Good discussion.
I think Netflix is unique in two ways:
It is the most used, so the most likely to be in use when a reboot occurs,
-and-
It uses a unique buffering mechanism: It seems it immediately plays a low bandwidth stream while it's buffering a second and maybe third higher band stream. I notice it starts playing almost immediately and then the image "solidifies" into HD after 10 or 20 seconds. It may also downgrade (saw this a lot during the Netflix/Comcast wars) implying that while it's playing one stream, another is being buffered in the background "just in case." This behavior must use gobs of memory other channels don't. A memory leak is more likely to become critical when viewing Netflix.

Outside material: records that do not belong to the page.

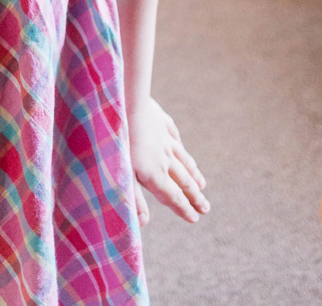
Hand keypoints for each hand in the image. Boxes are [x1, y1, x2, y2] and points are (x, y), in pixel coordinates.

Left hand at [128, 98, 208, 224]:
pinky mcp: (161, 121)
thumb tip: (143, 223)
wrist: (125, 102)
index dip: (184, 209)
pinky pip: (174, 136)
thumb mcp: (122, 173)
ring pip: (183, 160)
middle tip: (205, 208)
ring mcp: (164, 139)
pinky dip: (181, 148)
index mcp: (155, 174)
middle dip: (194, 196)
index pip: (173, 197)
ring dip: (193, 174)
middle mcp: (164, 159)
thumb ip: (134, 198)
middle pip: (183, 181)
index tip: (195, 218)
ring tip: (202, 185)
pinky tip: (182, 149)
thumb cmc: (119, 141)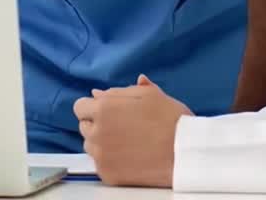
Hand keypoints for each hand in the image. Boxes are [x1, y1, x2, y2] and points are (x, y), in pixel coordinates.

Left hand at [73, 75, 191, 187]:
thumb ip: (119, 92)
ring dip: (102, 143)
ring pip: (90, 146)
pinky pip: (100, 164)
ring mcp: (101, 155)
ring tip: (127, 142)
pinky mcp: (108, 174)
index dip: (93, 108)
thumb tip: (97, 93)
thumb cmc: (171, 120)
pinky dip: (110, 161)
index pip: (80, 107)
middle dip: (98, 124)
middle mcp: (97, 132)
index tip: (108, 112)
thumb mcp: (149, 95)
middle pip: (84, 126)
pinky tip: (130, 156)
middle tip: (123, 127)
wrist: (185, 153)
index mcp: (104, 108)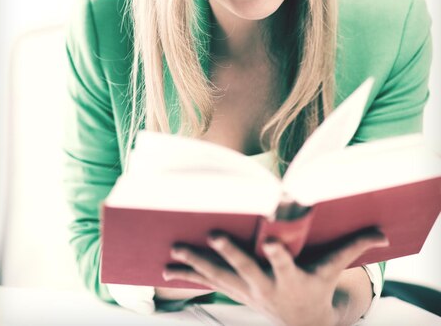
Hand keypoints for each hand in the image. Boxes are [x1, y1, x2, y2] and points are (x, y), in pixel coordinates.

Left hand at [162, 230, 387, 325]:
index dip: (277, 253)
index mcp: (291, 279)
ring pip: (219, 277)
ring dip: (196, 265)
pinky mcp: (233, 292)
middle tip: (212, 235)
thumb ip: (353, 247)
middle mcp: (266, 287)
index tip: (269, 238)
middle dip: (230, 254)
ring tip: (175, 251)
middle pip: (246, 270)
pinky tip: (166, 271)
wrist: (301, 324)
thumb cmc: (316, 288)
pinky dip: (188, 277)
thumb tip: (382, 233)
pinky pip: (208, 284)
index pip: (285, 264)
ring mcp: (246, 292)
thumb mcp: (333, 270)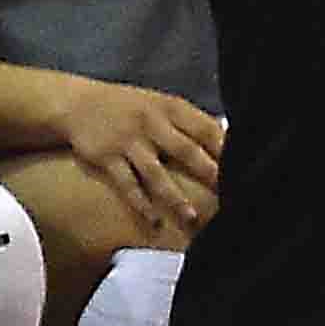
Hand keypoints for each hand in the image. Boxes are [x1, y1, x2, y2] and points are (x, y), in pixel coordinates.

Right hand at [55, 77, 226, 245]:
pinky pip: (127, 185)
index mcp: (171, 108)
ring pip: (157, 174)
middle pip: (187, 152)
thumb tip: (228, 143)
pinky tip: (154, 222)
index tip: (246, 170)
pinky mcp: (107, 158)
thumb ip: (189, 123)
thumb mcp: (161, 104)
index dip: (226, 150)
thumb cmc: (130, 108)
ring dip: (176, 198)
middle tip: (231, 197)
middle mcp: (152, 123)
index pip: (206, 129)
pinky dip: (141, 204)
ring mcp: (129, 141)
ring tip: (192, 218)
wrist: (77, 103)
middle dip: (210, 175)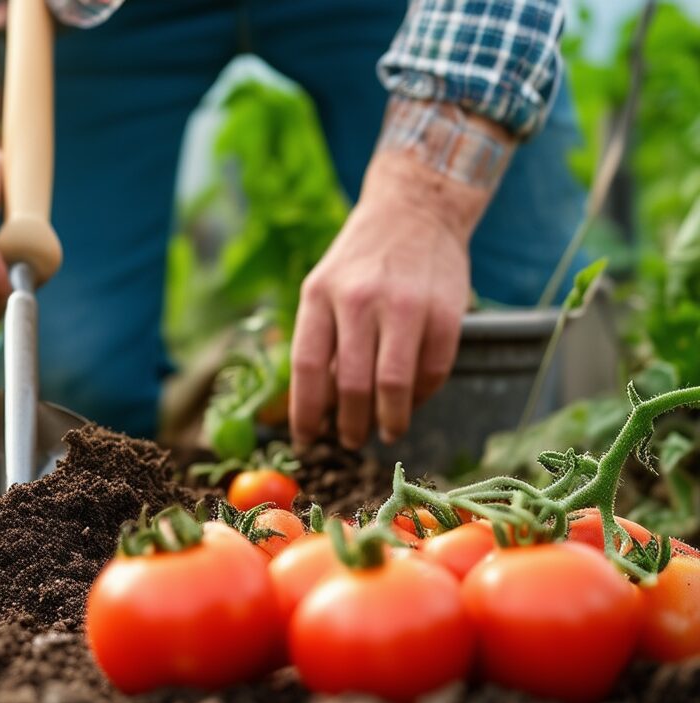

I take it the aux SD memory can't be any benefit to the actively viewed channel; it is not working storage (just a swag, but the properties of flash memory would render it too slow for anything but non-volatile storage). So I won't be plunking an SD card in. And RokuShawn, of course you can comment on current issues. You can qualify your comments so we don't hold you to them in a court of law. Something like: "engineering recognizes a problem and is still analyzing. Will advise when there is a potential fix. If anyone would like to beta test the fix, please be sure to sign up." I don't wish to sign up as an elite guinea pig in order to get meaningful updates. If you keep us in the dark, we'll defect to other products. Roku is no longer the only netflix box on the block.
My tolerance is waning, Roku. This would be a high-level problem on any other platform (not critical as the work-around is to tolerate frequent reboots).